Questo non è un disco, ma un podcast. Il che vuol dire tutto e niente. Quelli che sanno dicono che la techno sia intransigenza, rigore, impossibilità nello scendere a compromessi. Un'austerità grigia, in cui si rimpallano beat e sguardi fissi su punti in movimento. Ma la techno ha un sacco di tonalità, e allo stesso tempo non ne ha.
Avete presente quell'esperimento per il quale, sovrapponendo sette colori, otteniamo il bianco? Ecco, quella è la techno. Fusione, riduzione, sintesi. Ha toni che si nascondono in un'uniformità che ti impalla la testa, che ti fa roteare, rinchiuderti autisticamente. È un rito personalissimo con se stessi, con il proprio Io, è roba da cuore aperto e stilettate feroci. Ora in una velocità che sa di acidi in movimento, ora in un buio claustrofobico.
"Silent Servant In The Mix", così Chris Liebing al minuto quarantasei, e il 4/4 che inizia a legnare, profondissimo, d'acciaio. È tutto rinchiuso lì, in quei secondi nei quali la voce umana si fonde con la macchina. Col tempo ho maturato una convinzione. A chi mi parlava di un "genere" - l'elettronica in senso lato - come di un qualcosa senz'anima, non sapevo davvero cosa rispondere. Mi si diceva che erano le chitarre a dover contare - sangue e sudore, insomma.

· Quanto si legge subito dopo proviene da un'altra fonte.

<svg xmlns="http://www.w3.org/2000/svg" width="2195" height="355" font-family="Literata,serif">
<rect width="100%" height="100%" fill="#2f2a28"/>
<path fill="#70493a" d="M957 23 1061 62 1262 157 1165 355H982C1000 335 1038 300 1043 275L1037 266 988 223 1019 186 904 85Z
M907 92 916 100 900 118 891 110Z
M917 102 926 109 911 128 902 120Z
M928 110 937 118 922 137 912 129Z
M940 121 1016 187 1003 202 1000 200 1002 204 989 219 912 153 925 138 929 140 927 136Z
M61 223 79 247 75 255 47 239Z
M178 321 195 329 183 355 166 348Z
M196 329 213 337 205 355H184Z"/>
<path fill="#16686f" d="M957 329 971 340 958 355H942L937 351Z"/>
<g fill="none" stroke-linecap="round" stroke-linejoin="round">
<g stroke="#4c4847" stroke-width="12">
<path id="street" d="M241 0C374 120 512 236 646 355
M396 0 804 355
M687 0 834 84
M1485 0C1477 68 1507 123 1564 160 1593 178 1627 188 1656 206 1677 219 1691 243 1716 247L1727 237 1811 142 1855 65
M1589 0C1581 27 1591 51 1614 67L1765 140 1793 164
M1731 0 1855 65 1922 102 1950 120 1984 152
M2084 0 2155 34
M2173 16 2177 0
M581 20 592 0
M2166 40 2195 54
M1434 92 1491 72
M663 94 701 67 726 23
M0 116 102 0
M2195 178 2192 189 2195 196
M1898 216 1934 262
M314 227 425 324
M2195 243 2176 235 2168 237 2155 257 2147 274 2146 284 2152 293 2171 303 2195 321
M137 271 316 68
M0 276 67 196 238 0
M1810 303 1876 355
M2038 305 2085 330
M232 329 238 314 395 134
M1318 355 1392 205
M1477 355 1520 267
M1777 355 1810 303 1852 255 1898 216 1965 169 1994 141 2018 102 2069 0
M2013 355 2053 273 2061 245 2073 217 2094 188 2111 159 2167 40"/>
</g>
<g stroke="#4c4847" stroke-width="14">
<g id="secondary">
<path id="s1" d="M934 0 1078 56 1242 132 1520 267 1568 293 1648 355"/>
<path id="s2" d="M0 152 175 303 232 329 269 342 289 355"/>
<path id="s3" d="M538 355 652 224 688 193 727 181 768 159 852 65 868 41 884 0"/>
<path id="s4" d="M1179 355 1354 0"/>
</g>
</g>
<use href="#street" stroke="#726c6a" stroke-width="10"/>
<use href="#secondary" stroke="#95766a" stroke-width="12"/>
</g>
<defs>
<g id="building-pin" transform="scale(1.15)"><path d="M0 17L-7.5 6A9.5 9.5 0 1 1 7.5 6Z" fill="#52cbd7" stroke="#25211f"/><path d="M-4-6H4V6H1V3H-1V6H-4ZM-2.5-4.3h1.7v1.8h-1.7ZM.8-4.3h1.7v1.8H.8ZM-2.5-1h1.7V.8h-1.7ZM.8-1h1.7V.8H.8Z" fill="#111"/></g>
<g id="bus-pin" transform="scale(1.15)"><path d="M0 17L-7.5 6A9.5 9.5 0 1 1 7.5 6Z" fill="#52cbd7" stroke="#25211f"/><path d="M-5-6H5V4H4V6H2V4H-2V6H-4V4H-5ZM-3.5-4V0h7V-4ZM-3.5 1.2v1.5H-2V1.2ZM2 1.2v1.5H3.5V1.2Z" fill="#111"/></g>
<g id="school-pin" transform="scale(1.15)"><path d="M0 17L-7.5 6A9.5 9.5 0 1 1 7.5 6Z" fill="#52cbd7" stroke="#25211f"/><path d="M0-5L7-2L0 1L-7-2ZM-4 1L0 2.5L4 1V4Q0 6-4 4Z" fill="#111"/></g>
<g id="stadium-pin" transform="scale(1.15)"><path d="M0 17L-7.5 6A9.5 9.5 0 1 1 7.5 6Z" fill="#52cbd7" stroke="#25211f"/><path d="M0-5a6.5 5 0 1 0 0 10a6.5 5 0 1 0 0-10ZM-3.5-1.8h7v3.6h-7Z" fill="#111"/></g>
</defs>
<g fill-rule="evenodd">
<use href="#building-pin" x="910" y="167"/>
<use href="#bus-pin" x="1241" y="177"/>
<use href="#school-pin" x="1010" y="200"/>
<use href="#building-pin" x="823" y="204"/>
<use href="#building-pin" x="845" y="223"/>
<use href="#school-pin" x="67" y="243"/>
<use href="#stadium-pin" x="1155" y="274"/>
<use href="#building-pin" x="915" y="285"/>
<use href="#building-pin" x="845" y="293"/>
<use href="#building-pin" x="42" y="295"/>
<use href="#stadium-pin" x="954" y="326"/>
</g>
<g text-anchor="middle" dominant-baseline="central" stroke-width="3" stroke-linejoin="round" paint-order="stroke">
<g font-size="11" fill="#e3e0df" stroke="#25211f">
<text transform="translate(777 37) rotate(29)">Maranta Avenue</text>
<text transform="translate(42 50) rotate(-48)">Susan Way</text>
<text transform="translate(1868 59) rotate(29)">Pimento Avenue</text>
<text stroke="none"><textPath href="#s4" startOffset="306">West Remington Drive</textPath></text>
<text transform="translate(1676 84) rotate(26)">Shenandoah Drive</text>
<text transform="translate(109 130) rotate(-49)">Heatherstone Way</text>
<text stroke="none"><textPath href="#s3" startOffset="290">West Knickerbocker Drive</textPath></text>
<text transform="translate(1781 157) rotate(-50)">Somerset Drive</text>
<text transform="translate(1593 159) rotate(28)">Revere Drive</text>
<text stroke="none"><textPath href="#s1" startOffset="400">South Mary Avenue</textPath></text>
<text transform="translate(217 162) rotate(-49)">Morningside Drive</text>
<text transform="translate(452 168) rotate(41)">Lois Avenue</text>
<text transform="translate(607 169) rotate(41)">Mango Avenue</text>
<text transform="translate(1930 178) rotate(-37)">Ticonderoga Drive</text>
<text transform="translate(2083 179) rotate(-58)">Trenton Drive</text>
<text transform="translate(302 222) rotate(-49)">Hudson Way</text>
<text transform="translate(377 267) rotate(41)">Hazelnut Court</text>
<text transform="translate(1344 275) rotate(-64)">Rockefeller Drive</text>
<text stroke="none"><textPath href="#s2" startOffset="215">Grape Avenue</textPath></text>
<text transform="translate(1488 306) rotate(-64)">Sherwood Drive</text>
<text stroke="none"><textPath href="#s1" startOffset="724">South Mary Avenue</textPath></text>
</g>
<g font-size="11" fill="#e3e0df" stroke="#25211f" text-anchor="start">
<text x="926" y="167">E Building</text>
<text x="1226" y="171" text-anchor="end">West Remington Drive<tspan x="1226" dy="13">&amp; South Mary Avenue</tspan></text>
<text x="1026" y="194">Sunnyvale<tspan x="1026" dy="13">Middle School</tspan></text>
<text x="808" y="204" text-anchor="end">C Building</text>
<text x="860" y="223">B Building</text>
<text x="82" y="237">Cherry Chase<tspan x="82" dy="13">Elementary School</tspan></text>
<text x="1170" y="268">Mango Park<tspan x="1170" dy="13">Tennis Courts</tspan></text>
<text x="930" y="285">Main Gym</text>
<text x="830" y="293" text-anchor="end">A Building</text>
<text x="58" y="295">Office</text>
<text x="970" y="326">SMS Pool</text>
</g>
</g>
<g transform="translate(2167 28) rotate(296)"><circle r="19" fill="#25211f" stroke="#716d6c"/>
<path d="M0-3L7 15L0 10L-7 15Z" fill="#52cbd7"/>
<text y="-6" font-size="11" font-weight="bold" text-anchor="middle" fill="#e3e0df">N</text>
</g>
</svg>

Ora invece penso d'aver capito qualcosina, e credo che stia proprio nel battito candido del
remix su "Bell Blocker" a nome
Planetary Assault System, nella cattiveria di vetro degli Uganadan Methods, in Function o Shifted che preparano tritoli artigianali, o nell'apertura coi
Cabaret Voltaire e nella chiusura coi
Throbbing Gristle, che emerge un qualcosa che non è artificiale, ma che, al contrario, gronda linfa umana.
Non c'è nulla di più naturale, chirurgico, fisico di una bordata lanciata da Mr. Dettmann o della premiata ditta
Sandwell District. Questo sì è sangue rosso, fluido che scorre, in un meccanismo di logica che non sottende null'altro se non se stessa. Un divenire delle cose secondo regole e dogmi che non si piegano, ma che vivono e s'innalzano. E si incontrano, si compenetrano. Silent Servant qui ne è l'architetto, fa incontrare le rette, le piega senza spezzarle, il loro moto rimane rettilineo. E nei punti di rottura ci si trova in una continuità che da il senso del fluire.
Due ore piene di martello pneumatico. Di quello da ascoltare in cuffia senza fermarsi, coi bassi che sfondano tutto. E tentare di mantenere il volume alto, spaccandosi timpani e fottendosi l'udito per le ore successive. Ma non è importante quando ci si trova davanti a queste dimostrazioni di onnipotenza. Questi edifici di cemento armato che tanto odorano di chiaroscuri si stagliano impetuosi all'orizzonte, e noi lì pronti a raggiungerli per sfondarci tutto. E viverlo ballando quel tutto. Perché la techno è davvero la cosa più umana che ci possa essere.